Lauren Smith Brody: Fifth Trimester is actually a term that I came up with after experiencing my own.
So you guys know what the first through third trimesters are, that’s pregnancy.
The fourth trimester is something I experienced when I had a newborn baby. I didn’t know about it until then, but it’s this idea that newborn babies do better when they feel like you’re recreating the womb for them because humans are actually born a whole trimester too early; so you shush them and you swaddle them tightly and you make them feel cozy as if they’re still inside you. And I remember hearing about that, and the advice I got was, “Just get to the end of 12 weeks and your baby will wake up to the world and be so happy and engaged and give you something back and get on a schedule.”
And I thought, “Well, god, that’s exactly when I go back to work.”
And so I realized that there’s actually an additional trimester – it’s a fifth trimester, and it’s when the working mom is born.
Emotionally, women want their work to have more meaning in this moment than it has before, which, the job mau not have changed, but your internal compromises that you're making for being there do, so you want to see more value in it, and it can be a very loaded time. Of course, we haven't even talked about sleep deprivation. But the women I surveyed were, on average, I asked them when they were sleeping through the night.
So they reported sleeping through the night—mom’s sleep, not baby’s sleep, but mom’s sleep of a steady seven hours straight—at about the seven month mark on average.
So that just shows you, if we know that FMLA in the United States which is only available to 56 percent of the country anyway, that if that allows for 12 weeks of unpaid leave—many, many people can’t even afford to take obviously a quarter of their year unpaid—We know that most American women are back at work, the average I think is about 8.5 weeks. So they’ve been back at work months and months without sleeping.

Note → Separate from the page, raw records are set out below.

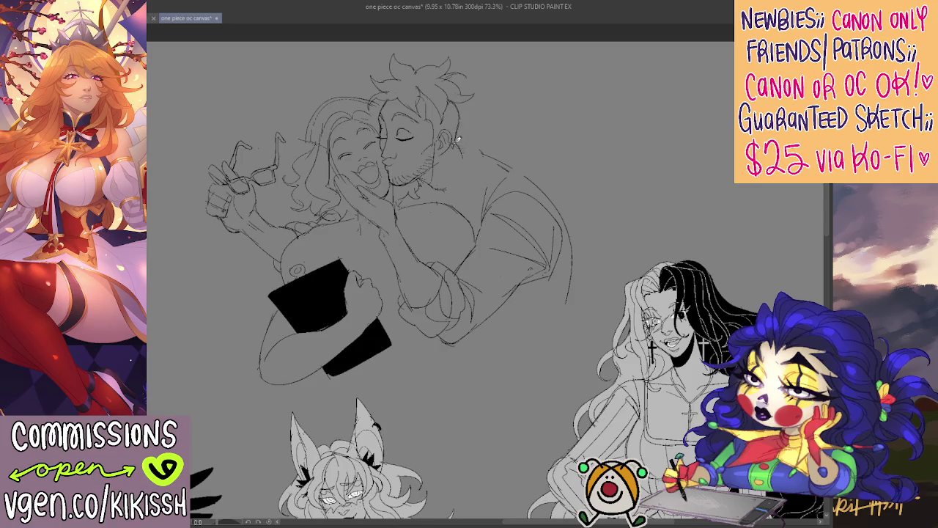
pyautogui.moveTo(462, 144)
pyautogui.mouseDown()
pyautogui.moveTo(469, 189)
pyautogui.moveTo(482, 159)
pyautogui.mouseUp()
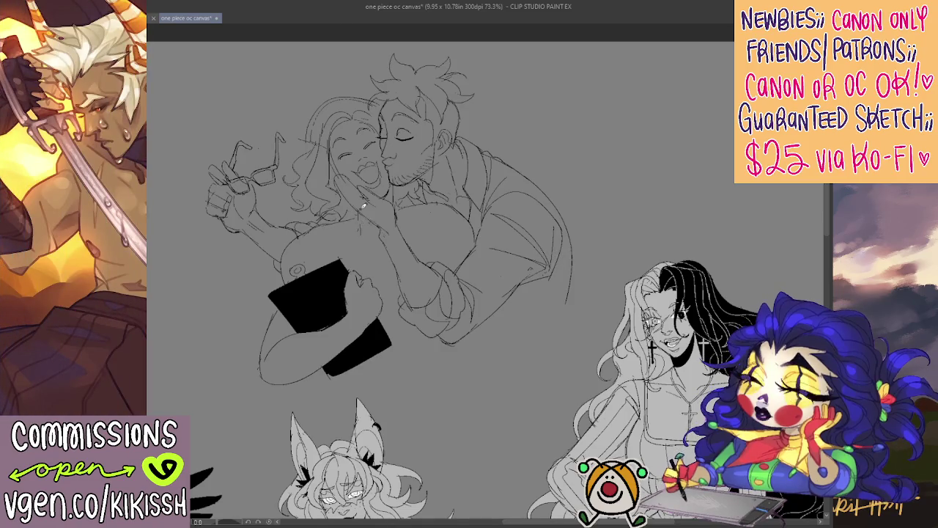
pyautogui.scroll(1, 396, 285)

And the approach that I took with the research that I looked at for sleep was not about baby’s sleep, it was really about mom’s sleep. About how does sleep deprivation impact the mother, and what can you do to protect the little sleep you’re getting and also to make sure that you’re gaming your day in a way that, if you are sleep deprived, how do you protect yourself at work from feeling more emotionally raw?
One of the sleep scientists I talked to is fascinating, said that she tells new mothers that if they’re coming back to work, “If you have two bad nights of sleep in a row and you show up at work you’re showing up at work at 9:00 a.m. as impaired as if you were drunk.”
And these are my words, not hers. This is not your roommate in college who you can roll on her side and give her a glass of water and have her sleep it off. No. You have to work your day at work. And then, by the way, go home to your second shift at night and keep a human baby alive and do a good job at that too. So it’s a lot.